Green investors cannot stick to green bonds

Olly Copplestone cartoon conv bonds for climate 29Jun23 575x375.jpg

Ever since the dawn of the green bond market, participants have wondered: “One day, will all bonds be green?”

That is a long way off. But we are getting closer to a point that is much more relevant for humanity’s struggle with the climate and biodiversity crisis: when all bonds are transition bonds.

This week NatWest published a survey of 225 asset managers’ attitudes to a range of environmental, social and governance issues.

Investors were asked: “What bond structures do you think are most helpful for reaching net zero goals and mitigating physical risk?”

They were invited to rank green bonds, sustainability-linked bonds, green securitization and conventional bonds.

This looked like a face-off between green bonds and SLBs — but no.

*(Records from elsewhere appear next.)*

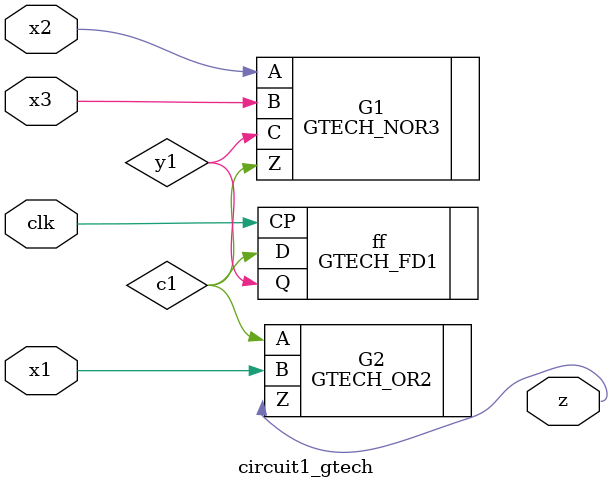
<source format=v>
module circuit1_gtech ( clk, x1, x2, x3, z ); 
input clk, x1, x2, x3;
output z; 
wire y1, c1;
GTECH_NOR3 G1 ( .A(x2), .B(x3), .C(y1), .Z(c1) );
GTECH_FD1 ff ( .D(c1), .CP(clk), .Q(y1) );
GTECH_OR2 G2 ( .A(c1), .B(x1), .Z(z) );
endmodule


</source>
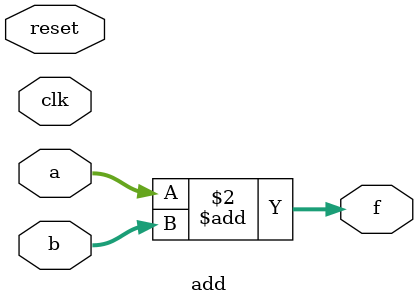
<source format=sv>
module add
(
	clk,	//i
	reset,	//i
	a,	//i
	b,	//i
	f	//o
);

parameter WL = 20;
input clk, reset;
input signed [WL-1:0] a, b;
output logic signed [WL:0] f;

always_comb begin
	f = a + b;
end;

endmodule

</source>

Top of the charts as helpful for reaching net zero goals, picked as one of the best options by 80% of investors, was conventional bonds.

They were also ranked the very best tool of the four by 28%, more than any of the labelled instruments.

And for physical risk, 84% of investors picked conventional bonds, again the highest share. In both cases the view was common across north America, Europe and Asia Pacific.

There is still a place for labelled debt. After all, about three quarters picked one of those instruments as best.

But the survey hammers home a crucial truth: conventional bonds are essential to financing the world’s escape from climate disaster. What’s more, investors now realise it.

As NatWest points out, labelled debt reached $3.8tr at the end of last year, but this is still only 5% of the global bond market.

All the issuers of all the bonds need to become sustainable, throughout their operations.

The fixed income market has taken a long detour through thickets of detail about sustainably labelled instruments. It is now back where it started: facing a mammoth, unsustainable bond market.

The tool for making it sustainable will not be a special structure or a modest tilt to greener debt. It will be a strident demand to issuers: go green or we're out.